╭─ Data in this exercise

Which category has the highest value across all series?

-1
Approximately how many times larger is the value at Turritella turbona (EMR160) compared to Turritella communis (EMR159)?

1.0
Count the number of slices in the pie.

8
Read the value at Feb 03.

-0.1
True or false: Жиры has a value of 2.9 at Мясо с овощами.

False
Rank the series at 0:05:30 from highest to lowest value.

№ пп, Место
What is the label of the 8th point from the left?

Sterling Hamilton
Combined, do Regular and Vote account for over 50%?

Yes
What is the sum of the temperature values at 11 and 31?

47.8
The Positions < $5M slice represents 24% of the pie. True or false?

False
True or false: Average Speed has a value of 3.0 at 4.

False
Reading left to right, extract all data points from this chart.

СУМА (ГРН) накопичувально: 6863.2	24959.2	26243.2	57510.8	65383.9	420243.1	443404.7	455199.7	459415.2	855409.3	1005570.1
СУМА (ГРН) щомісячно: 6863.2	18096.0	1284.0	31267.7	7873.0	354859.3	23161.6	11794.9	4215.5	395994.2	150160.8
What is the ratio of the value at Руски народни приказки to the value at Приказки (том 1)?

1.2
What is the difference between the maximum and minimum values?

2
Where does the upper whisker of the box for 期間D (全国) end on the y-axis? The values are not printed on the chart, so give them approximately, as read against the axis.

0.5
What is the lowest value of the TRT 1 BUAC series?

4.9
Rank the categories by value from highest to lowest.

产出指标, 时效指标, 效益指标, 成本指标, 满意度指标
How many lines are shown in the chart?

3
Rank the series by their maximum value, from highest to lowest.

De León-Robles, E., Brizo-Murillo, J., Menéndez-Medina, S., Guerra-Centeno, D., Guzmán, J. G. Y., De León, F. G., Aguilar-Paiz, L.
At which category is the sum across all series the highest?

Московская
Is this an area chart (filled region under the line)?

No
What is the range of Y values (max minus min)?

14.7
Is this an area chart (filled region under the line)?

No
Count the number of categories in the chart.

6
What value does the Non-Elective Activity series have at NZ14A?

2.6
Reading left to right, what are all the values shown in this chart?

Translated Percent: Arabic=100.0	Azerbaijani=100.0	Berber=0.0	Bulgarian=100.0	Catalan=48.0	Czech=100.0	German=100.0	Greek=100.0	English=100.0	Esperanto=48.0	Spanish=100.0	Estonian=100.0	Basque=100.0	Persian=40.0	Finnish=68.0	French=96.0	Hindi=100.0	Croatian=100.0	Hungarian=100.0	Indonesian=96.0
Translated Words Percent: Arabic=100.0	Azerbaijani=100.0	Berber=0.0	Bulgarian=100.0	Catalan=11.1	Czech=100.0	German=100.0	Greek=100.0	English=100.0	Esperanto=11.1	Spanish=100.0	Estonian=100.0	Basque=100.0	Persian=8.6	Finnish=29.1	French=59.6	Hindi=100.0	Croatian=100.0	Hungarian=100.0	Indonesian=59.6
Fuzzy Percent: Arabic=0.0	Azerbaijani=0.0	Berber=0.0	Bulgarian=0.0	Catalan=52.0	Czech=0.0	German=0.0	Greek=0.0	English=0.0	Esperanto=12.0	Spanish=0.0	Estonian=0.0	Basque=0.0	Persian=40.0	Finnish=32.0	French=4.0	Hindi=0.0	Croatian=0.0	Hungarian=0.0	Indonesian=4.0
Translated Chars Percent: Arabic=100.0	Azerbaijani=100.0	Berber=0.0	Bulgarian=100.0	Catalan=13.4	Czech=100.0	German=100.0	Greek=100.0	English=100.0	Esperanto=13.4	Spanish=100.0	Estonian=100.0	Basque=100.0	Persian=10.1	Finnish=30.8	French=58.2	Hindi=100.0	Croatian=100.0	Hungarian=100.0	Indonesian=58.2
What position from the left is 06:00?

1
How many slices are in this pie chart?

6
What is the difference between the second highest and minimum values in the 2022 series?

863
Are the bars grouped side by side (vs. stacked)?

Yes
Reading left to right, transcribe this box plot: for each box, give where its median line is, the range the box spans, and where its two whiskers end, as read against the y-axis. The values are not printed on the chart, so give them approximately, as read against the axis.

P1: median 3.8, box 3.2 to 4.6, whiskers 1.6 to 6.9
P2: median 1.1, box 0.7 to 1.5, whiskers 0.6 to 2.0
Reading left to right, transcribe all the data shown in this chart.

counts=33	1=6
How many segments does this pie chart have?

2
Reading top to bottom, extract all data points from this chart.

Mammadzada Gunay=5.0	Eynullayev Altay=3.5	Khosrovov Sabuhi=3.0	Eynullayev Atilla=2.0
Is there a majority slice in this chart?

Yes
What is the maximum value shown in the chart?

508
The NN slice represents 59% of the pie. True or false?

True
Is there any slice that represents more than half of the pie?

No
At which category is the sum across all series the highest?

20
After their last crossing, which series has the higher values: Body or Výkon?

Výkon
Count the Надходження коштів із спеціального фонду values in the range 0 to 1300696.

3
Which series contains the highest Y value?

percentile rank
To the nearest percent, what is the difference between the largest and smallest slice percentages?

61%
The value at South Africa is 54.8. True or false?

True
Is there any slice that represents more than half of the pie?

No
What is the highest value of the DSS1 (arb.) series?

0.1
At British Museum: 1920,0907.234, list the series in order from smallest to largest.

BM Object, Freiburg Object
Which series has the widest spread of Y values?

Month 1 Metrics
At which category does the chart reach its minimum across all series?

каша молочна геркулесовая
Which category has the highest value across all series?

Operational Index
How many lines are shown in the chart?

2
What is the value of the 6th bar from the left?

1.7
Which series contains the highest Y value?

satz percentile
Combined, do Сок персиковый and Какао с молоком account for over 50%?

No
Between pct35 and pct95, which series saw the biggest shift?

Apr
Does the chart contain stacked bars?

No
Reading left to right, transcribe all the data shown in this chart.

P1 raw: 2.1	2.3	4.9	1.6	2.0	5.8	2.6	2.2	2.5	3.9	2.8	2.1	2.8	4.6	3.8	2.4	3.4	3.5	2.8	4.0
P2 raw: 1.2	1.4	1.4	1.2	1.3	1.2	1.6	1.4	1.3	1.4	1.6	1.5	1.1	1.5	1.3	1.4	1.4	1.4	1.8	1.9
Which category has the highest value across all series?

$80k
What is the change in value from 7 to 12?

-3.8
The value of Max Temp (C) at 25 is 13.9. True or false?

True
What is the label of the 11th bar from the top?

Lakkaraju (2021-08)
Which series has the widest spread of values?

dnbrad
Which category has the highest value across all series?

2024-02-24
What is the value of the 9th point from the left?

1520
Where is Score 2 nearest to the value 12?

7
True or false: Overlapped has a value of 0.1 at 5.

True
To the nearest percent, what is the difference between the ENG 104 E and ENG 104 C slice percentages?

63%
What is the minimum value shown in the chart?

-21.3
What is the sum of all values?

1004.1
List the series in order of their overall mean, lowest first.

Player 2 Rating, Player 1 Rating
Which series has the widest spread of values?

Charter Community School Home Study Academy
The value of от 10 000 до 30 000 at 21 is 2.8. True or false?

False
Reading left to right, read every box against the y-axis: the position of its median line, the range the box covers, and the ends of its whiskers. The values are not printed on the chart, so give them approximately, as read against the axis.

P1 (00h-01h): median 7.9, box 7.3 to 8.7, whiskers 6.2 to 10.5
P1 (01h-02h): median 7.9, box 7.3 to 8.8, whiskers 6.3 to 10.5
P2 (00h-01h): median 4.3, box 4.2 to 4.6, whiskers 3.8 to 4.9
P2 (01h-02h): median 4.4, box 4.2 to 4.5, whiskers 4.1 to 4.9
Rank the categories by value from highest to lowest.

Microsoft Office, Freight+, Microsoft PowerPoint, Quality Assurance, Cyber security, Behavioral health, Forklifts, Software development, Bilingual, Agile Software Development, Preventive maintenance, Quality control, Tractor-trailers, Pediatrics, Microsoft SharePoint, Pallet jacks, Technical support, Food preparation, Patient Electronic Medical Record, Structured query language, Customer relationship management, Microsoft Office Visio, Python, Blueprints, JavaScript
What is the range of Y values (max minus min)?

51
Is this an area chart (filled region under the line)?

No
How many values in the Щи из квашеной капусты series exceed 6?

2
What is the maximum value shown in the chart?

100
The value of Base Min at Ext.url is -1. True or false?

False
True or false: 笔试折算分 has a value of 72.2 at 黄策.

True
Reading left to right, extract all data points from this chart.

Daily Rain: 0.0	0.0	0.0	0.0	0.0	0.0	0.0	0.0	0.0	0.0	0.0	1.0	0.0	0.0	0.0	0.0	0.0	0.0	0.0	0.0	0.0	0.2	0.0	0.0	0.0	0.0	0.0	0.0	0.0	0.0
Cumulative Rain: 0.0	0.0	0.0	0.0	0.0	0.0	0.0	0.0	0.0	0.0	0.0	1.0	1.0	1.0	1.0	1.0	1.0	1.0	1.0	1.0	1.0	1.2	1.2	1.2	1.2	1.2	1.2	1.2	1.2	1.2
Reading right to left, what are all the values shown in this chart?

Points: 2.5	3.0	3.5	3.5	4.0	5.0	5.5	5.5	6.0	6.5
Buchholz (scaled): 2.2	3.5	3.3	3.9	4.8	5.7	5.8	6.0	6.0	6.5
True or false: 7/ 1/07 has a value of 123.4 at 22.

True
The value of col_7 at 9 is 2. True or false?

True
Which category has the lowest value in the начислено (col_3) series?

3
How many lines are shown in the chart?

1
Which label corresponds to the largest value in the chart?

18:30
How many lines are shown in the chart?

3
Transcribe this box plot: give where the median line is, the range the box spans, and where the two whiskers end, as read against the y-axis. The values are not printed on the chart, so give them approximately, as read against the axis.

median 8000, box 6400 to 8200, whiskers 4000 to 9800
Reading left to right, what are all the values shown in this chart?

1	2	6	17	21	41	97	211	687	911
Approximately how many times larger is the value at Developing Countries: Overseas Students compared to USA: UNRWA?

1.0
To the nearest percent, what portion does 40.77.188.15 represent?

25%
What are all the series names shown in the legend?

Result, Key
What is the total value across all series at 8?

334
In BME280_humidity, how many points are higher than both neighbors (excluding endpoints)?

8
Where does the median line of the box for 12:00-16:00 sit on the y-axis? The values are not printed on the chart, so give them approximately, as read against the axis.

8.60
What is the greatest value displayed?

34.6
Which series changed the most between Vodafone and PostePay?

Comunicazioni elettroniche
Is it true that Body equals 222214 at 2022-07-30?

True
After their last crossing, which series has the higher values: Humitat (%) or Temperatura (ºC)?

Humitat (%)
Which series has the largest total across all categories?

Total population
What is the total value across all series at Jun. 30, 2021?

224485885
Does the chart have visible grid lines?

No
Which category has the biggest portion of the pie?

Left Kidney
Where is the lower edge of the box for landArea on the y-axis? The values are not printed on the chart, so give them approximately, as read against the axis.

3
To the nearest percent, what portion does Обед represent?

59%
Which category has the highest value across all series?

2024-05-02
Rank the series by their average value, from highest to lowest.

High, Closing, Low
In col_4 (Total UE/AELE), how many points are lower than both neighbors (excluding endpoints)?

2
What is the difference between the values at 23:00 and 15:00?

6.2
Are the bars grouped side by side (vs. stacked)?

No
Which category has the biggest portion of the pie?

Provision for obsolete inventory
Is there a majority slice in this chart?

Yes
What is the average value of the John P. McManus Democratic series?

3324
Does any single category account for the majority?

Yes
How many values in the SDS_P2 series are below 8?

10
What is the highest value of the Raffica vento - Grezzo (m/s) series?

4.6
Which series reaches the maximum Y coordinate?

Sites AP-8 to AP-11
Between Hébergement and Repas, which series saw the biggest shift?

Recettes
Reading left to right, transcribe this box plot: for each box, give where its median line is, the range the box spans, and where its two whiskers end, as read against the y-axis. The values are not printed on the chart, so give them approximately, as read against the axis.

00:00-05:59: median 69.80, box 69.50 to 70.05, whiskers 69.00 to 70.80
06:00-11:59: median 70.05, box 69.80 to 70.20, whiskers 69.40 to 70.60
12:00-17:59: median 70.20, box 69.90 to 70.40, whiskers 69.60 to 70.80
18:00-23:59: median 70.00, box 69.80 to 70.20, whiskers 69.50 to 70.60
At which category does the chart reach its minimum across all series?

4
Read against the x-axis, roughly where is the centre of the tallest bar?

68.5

╰─

■ The problem: Arrange the items as a Markdown table with the columns Row and Line, starting at the very first line and ending at the line that contains "What is the label of the 8th". Number each row and leave out blank lines.

■ Result:
| Row | Line |
|---|---|
| 1 | Which category has the highest value across all series? |
| 2 | -1 |
| 3 | Approximately how many times larger is the value at Turritella turbona (EMR160) compared to Turritella communis (EMR159)? |
| 4 | 1.0 |
| 5 | Count the number of slices in the pie. |
| 6 | 8 |
| 7 | Read the value at Feb 03. |
| 8 | -0.1 |
| 9 | True or false: Жиры has a value of 2.9 at Мясо с овощами. |
| 10 | False |
| 11 | Rank the series at 0:05:30 from highest to lowest value. |
| 12 | № пп, Место |
| 13 | What is the label of the 8th point from the left? |